##### Source records
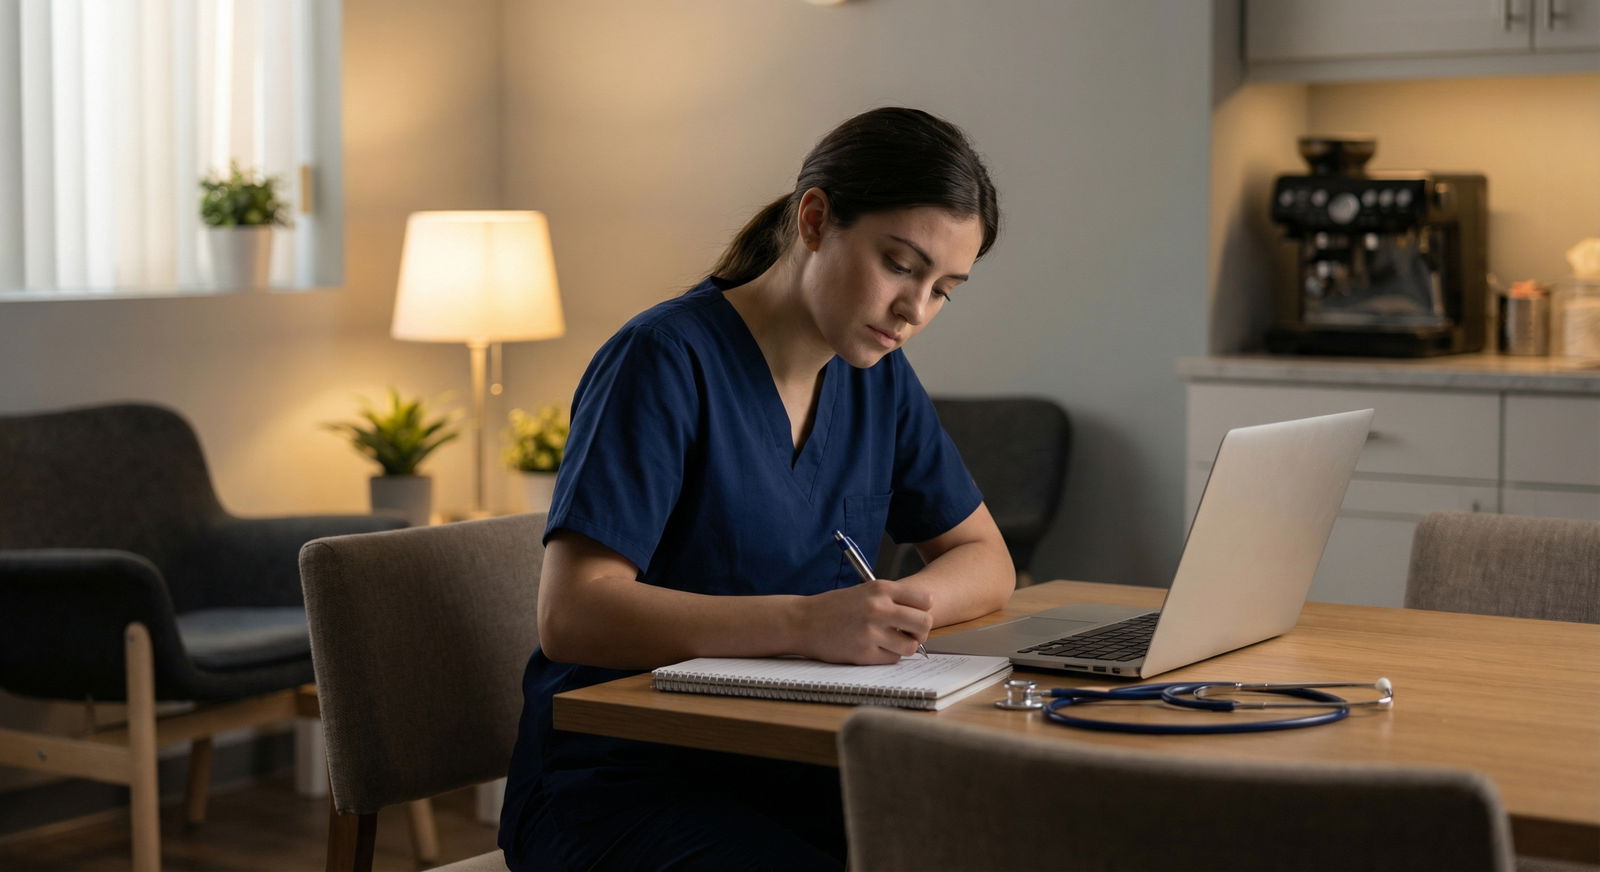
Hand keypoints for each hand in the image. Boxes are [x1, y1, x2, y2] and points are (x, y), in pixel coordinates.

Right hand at [790, 580, 932, 664]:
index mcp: (880, 589)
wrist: (803, 621)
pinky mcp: (863, 653)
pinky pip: (892, 659)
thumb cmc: (835, 607)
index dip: (923, 610)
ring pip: (911, 646)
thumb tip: (921, 616)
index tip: (914, 615)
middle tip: (909, 633)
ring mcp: (871, 632)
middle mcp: (878, 608)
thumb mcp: (864, 591)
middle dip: (920, 632)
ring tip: (889, 642)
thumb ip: (891, 600)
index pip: (925, 600)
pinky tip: (874, 648)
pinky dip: (887, 656)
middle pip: (924, 624)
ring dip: (904, 647)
##########
> [What is being asked]
Each record is to be restated word for word; no picture goes in.

> [Solution to the exercise]
Hand keypoints for each hand in the image. Boxes are [x1, y1, x2, y2] and points are (x, y), in pixel coordinates.

Right hand at [790, 580, 932, 664]:
index mcp: (880, 589)
wrist: (803, 621)
pinky mcp: (863, 653)
pinky pip: (892, 659)
thumb cmc: (835, 607)
index dip: (923, 610)
ring pip: (911, 646)
thumb tip: (921, 616)
index tip: (914, 615)
middle tip: (909, 633)
ring mcp: (871, 632)
middle mcp: (878, 608)
thumb mcp: (864, 591)
middle dip: (920, 632)
ring tip: (889, 642)
thumb ip: (891, 600)
index pip: (925, 600)
pinky tip: (874, 648)
pinky dip: (887, 656)
middle pip: (924, 624)
ring dip: (904, 647)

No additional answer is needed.